Browning doesn’t get a salary for his work, which can consume between 20 to 60 hours a week, and depends on his own resources and donations. Sometimes, he’ll drive hours to receive injured or sick raptors, rehabilitate them, release them or if not, finding a permanent home for them in places like the Carolina Raptor Center or other educational facilities.
“This is just a hobby that has gone bad – gotten completely out of control,” he laughed.
For Browning, learning about rehabilitation is a never-ending journey, and he takes advantage of any training he can get by attending symposiums at veterinary schools and learning what he can from veterinarians.
Even when he may not have a lot of patients, Browning keeps busy. Recently, he helped the Network of Endangered Sea Turtles, or NEST, retrieve dozens of cold-stunned sea turtles off the beaches to take to the North Carolina Aquarium on Roanoke Island’s Sea Turtle Assistance and Rehabilitation, or STAR, Center. Volunteering with that effort is something he does every winter.
A trained falconer, Browning’s calming demeanor around wild animals has always seemed to come naturally. He knows how to approach wildlife in a nonthreatening, nonaggressive way, doesn’t flinch if he is bitten and is completely at ease, whether he has a carload full of cold-stunned turtles ready for transport or the talons of an owls resting on his forearm.
While many people enjoy rehabilitating what Browning refers to as “the warm and fuzzies,” such as deer and squirrels, he’s always been drawn to the raptors – the eagles, hawks, and owls.
“They are just magnificent creatures,” he said.

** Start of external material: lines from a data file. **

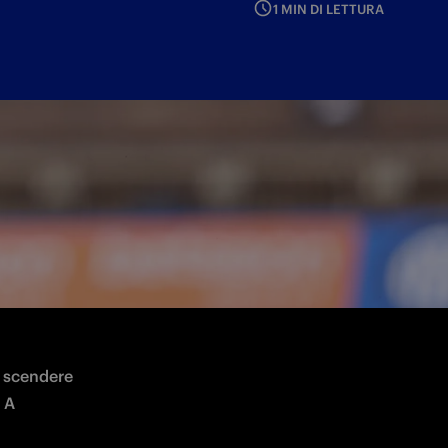
1 MIN DI LETTURA
 scendere 
 A 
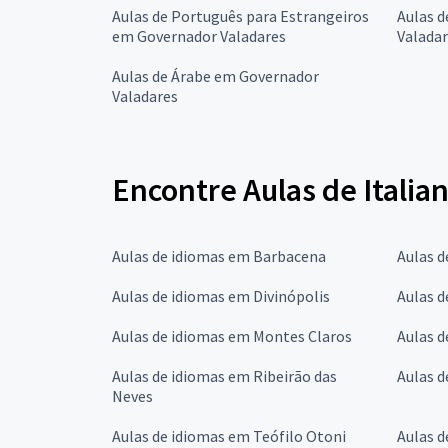
Aulas de Português para Estrangeiros
Aulas 
em Governador Valadares
Valada
Aulas de Árabe em Governador
Valadares
Encontre Aulas de Italia
Aulas de idiomas em Barbacena
Aulas d
Aulas de idiomas em Divinópolis
Aulas d
Aulas de idiomas em Montes Claros
Aulas d
Aulas de idiomas em Ribeirão das
Aulas d
Neves
Aulas de idiomas em Teófilo Otoni
Aulas 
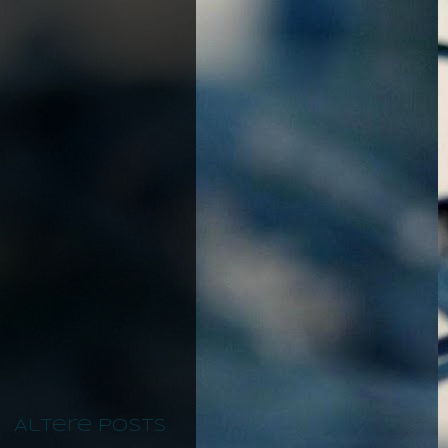
Ältere Posts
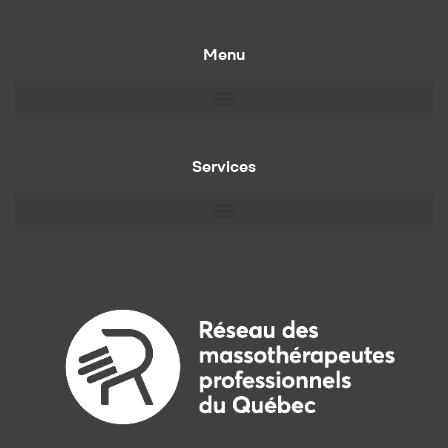
Menu
Services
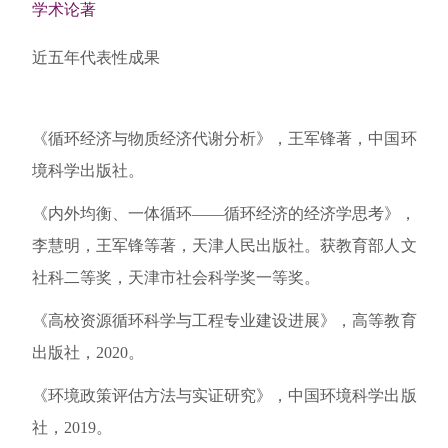
学术论著
近五年代表性成果
《循环经济与物质经济代谢分析》，王军锋著，中国环
境科学出版社。
《内外均衡、一体循环——循环经济的经济学思考》，
李慧明，王军锋等著，天津人民出版社。获教育部人文
社科二等奖，天津市社会科学奖一等奖。
《高校资源循环科学与工程专业建设进展》，高等教育
出版社，2020。
《环境政策评估方法与实证研究》，中国环境科学出版
社，2019。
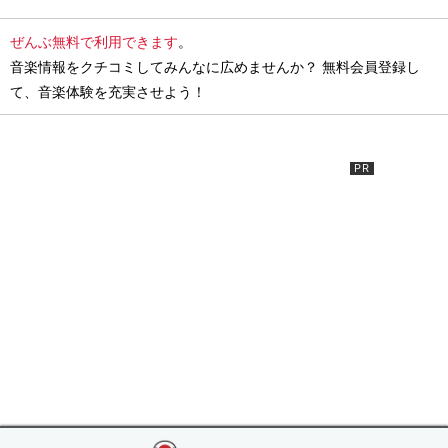
ぜんぶ無料で利用できます
。
音楽情報をクチコミしてみんなに広めませんか？ 無料会員登録し
て、音楽体験を充実させよう！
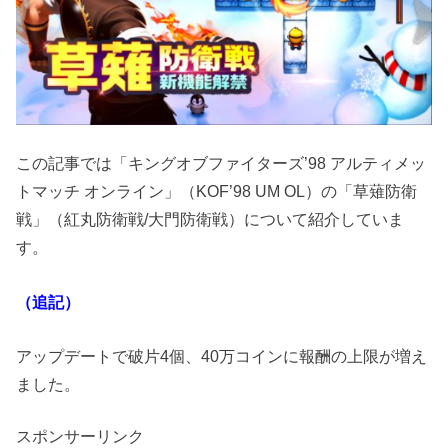
この記事では「キングオブファイターズ’98 アルティメッ
トマッチ オンライン」（KOF’98 UM OL）の「草薙防衛
戦」（紅丸防衛戦/大門防衛戦）について紹介していま
す。
（追記）
アップデートで破片4個、40万コインに報酬の上限が増え
ました。
スポンサーリンク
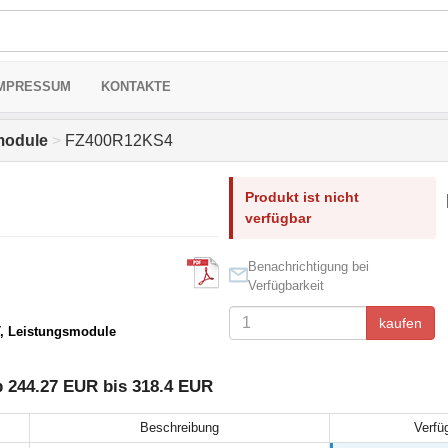
MPRESSUM
KONTAKTE
module
>
FZ400R12KS4
Produkt ist nicht
verfügbar
Benachrichtigung bei
Verfügbarkeit
kaufen
T, Leistungsmodule
 244.27 EUR bis 318.4 EUR
Beschreibung
Verfü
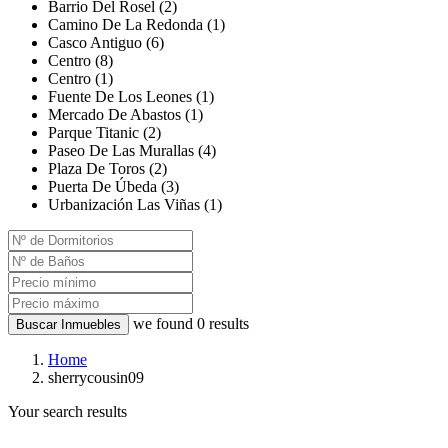
Barrio Del Rosel (2)
Camino De La Redonda (1)
Casco Antiguo (6)
Centro (8)
Centro (1)
Fuente De Los Leones (1)
Mercado De Abastos (1)
Parque Titanic (2)
Paseo De Las Murallas (4)
Plaza De Toros (2)
Puerta De Úbeda (3)
Urbanización Las Viñas (1)
we found
0
results
Buscar Inmuebles
Home
sherrycousin09
Your search results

Browning’s current patients include a screech owl who was hit by a car in Moyock and suffered a fractured bone in its hand, a fractured femur and a trauma induced cataract, as well as a barred owl who was found lodged in the grill of a car after being hit just south of Jacksonville. Both are recovering well, with the barred owl expected to be released by Dec. 31.
The bulk of raptors that Browning takes in have been hit by cars or have lead or insecticide poisoning – or both.
“My aim is to give (the birds) every opportunity for release,” Browning said, noting that there are a series of tests they need to pass for them to be released back into the wild.
As for the barred owl stuck in the vehicle grill for hours, Browning said that “it’s just dumb luck” the bird will be able to be released soon after the ordeal it had been through. “It was simply beat up.”
After two weeks of rehabilitation with Browning, the owl was soaring through the air in the flight pen behind the infirmary this week – ready to return home any day now.